■ Задание 1
Где, согласно фрагменту беседы, пройдет заключительный творческий вечер Эдварда Радзинского?
■ Задание 2
Воспроизведите без изменений ту часть фрагмента беседы, которая начинается со слов «К.ЛАРИНА – Это» и заканчивается словами «надо спрашивать, да?».

■ Фрагмент беседы
※ ※ ※
Э.РАДЗИНСКИЙ – Ну люди-то не менялись, понимаете? Менялись времена, но это существо, которое когда-то слезло с ветки, будучи бывшей обезьяной, она же не поменялась.
К.ЛАРИНА – Это Эдвард Радзинский, мы сейчас новости слушаем, потом продолжим наш творческий вечер…
Э.РАДЗИНСКИЙ – Вечер, да.
К.ЛАРИНА – Но я предлагаю: давайте репетнем импровизацию, мне просто интересно. Три-четыре звонка давайте послушаем после новостей – вот, с вопросами к Вам. Вот интересно, что Вас спросят сейчас. Потому что я так понимаю, что там же будет так же, да, без всякой подготовки? Или Вы ограничиваете какой-то темой?
Э.РАДЗИНСКИЙ – Нет, нет.
К.ЛАРИНА – Есть какие-то вещи, которые не надо спрашивать, да?
Э.РАДЗИНСКИЙ – Нет, ну зачем…
К.ЛАРИНА – Нет? Ну давайте попробуем, просто интересно, чего спросят. Ладно?
Э.РАДЗИНСКИЙ – Ну давайте, но мне жалко просто времени.
К.ЛАРИНА – Ну два. Два звонка.
Э.РАДЗИНСКИЙ – Давайте один попробуем…
К.ЛАРИНА – Как пойдет. (смеется)
Э.РАДЗИНСКИЙ – Потому что мне очень хочется, я закончу…
К.ЛАРИНА – Хорошо, один. Один. Один, ладно?
Э.РАДЗИНСКИЙ – Ну, там, один, два…
К.ЛАРИНА – Хорошо. Решили.
НОВОСТИ
К.ЛАРИНА – Итак, напоминаю, что сегодня у нас в гостях Эдвард Радзинский, и еще раз напомню, что 21 числа – это у нас, получается, пятница – 21 ноября вечером в 7 часов состоится так называемый заключительный творческий вечер Эдварда Радзинского под названием «Русь, куда ж несешься ты?» в Концертном зале Чайковского. Вечер будет состоять из двух частей, как вы поняли. Первая часть – историческая, а вторая – о текущем моменте. И как раз про текущий момент будут спрашивать Радзинского зрители, которые попадут на этот вечер. У меня есть два билета на этот вечер, и вы можете их получить, если будете выбраны, избраны моим сегодняшним гостем как автор самого неожиданного вопроса. Много вопросов пришло уже на смс, и я чуть позже процитирую кое-какие вещи, которые мне показались забавными. Ну, уж коли мы решили, давайте попробуем один-два звонка, послушать аудиторию. Пожалуйста, ваши вопросы Эдварду Радзинскому. Еще раз повторю, это репетиция. Нас интересует текущий момент. Алло, здравствуйте!
СЛУШАТЕЛЬНИЦА ЛИДИЯ ПЕТРОВНА – Алло?
К.ЛАРИНА – Да, пожалуйста!
СЛУШАТЕЛЬНИЦА ЛИДИЯ ПЕТРОВНА – Добрый день! Здравствуйте, Эдвард Станиславович, здравствуйте, Ксения! Спасибо, что я прозвонилась к вам. Вчера пыталась – не получилось. Спасибо, что Вы будете на вечере отвечать на вопросы, Эдвард Станиславович, а сейчас…
К.ЛАРИНА – Ну давайте, задавайте!
※ ※ ※
■ Перечень данных

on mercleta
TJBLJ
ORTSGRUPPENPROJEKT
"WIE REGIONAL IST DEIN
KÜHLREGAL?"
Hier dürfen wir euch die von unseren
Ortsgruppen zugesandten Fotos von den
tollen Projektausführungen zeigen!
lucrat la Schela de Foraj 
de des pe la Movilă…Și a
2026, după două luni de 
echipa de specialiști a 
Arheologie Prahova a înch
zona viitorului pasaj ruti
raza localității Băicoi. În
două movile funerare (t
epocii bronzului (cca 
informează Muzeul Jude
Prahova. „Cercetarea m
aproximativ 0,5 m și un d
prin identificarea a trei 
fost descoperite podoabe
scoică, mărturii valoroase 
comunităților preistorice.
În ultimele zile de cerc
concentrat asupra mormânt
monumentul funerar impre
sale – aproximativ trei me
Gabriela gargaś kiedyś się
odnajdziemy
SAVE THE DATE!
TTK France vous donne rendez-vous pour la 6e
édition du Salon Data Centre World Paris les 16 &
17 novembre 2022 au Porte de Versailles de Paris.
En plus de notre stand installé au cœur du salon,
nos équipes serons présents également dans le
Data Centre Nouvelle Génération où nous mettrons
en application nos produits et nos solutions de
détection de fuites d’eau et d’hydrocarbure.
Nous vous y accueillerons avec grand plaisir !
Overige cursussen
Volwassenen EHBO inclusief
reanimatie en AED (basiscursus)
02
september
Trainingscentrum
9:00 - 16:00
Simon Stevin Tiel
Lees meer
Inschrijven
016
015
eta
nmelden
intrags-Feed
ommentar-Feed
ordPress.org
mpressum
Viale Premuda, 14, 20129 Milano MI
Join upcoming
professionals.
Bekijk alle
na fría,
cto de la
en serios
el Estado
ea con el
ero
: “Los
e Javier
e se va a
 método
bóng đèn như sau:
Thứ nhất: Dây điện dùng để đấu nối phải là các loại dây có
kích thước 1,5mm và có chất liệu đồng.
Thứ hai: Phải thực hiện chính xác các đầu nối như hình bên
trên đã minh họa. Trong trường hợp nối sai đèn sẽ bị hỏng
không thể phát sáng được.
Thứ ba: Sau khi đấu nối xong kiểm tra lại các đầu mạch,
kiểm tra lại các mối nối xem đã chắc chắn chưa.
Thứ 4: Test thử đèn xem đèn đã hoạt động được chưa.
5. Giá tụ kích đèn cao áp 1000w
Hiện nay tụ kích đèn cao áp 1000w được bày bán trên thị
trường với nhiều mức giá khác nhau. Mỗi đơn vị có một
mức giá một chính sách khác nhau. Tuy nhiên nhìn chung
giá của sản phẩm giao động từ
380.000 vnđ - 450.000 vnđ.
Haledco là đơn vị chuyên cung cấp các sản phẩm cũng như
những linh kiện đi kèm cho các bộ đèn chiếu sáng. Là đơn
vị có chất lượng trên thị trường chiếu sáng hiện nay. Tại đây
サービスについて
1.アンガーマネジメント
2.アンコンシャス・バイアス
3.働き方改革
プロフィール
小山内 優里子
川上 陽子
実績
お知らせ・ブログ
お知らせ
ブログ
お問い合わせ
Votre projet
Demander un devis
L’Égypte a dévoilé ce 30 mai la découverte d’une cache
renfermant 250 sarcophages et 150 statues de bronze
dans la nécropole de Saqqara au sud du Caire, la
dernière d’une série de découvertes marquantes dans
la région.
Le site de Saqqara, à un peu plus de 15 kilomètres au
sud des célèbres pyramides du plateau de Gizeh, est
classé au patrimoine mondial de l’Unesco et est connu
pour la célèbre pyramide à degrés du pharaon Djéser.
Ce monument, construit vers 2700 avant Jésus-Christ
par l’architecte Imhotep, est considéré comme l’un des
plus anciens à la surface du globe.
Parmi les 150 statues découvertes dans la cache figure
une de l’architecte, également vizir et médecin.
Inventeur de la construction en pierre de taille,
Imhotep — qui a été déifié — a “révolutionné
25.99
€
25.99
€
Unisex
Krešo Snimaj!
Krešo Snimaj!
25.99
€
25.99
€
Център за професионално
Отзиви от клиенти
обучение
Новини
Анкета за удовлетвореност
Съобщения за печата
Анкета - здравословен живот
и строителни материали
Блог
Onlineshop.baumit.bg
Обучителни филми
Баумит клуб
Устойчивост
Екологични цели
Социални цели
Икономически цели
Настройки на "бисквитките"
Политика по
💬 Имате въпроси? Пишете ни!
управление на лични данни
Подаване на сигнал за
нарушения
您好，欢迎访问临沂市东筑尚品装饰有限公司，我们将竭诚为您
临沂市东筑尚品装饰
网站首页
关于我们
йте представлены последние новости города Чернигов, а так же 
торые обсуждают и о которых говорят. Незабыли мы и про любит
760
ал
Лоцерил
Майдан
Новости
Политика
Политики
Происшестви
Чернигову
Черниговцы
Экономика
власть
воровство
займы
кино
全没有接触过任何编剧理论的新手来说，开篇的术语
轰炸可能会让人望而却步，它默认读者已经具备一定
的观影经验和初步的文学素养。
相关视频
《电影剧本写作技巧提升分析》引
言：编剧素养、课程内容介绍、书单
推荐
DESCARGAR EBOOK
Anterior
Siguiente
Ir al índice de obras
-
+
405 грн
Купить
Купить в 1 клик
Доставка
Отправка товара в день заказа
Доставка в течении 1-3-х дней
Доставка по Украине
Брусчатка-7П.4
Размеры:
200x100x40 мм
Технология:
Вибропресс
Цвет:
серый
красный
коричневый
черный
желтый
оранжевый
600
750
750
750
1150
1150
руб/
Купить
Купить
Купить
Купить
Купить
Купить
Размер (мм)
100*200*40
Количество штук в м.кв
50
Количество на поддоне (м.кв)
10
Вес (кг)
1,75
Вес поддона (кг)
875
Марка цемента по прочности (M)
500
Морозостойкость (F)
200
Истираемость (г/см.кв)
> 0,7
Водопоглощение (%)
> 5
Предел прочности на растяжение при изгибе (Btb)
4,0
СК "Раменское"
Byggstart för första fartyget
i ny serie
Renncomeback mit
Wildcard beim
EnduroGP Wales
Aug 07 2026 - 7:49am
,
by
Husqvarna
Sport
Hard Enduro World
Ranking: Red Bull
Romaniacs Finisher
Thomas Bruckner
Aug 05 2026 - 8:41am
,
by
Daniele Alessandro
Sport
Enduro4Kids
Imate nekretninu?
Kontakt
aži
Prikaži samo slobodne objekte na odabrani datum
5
※ ※ ※
■ Ответ 1
В Концертном зале Чайковского.

■ Ответ 2
К.ЛАРИНА – Это Эдвард Радзинский, мы сейчас новости слушаем, потом продолжим наш творческий вечер…
Э.РАДЗИНСКИЙ – Вечер, да.
К.ЛАРИНА – Но я предлагаю: давайте репетнем импровизацию, мне просто интересно. Три-четыре звонка давайте послушаем после новостей – вот, с вопросами к Вам. Вот интересно, что Вас спросят сейчас. Потому что я так понимаю, что там же будет так же, да, без всякой подготовки? Или Вы ограничиваете какой-то темой?
Э.РАДЗИНСКИЙ – Нет, нет.
К.ЛАРИНА – Есть какие-то вещи, которые не надо спрашивать, да?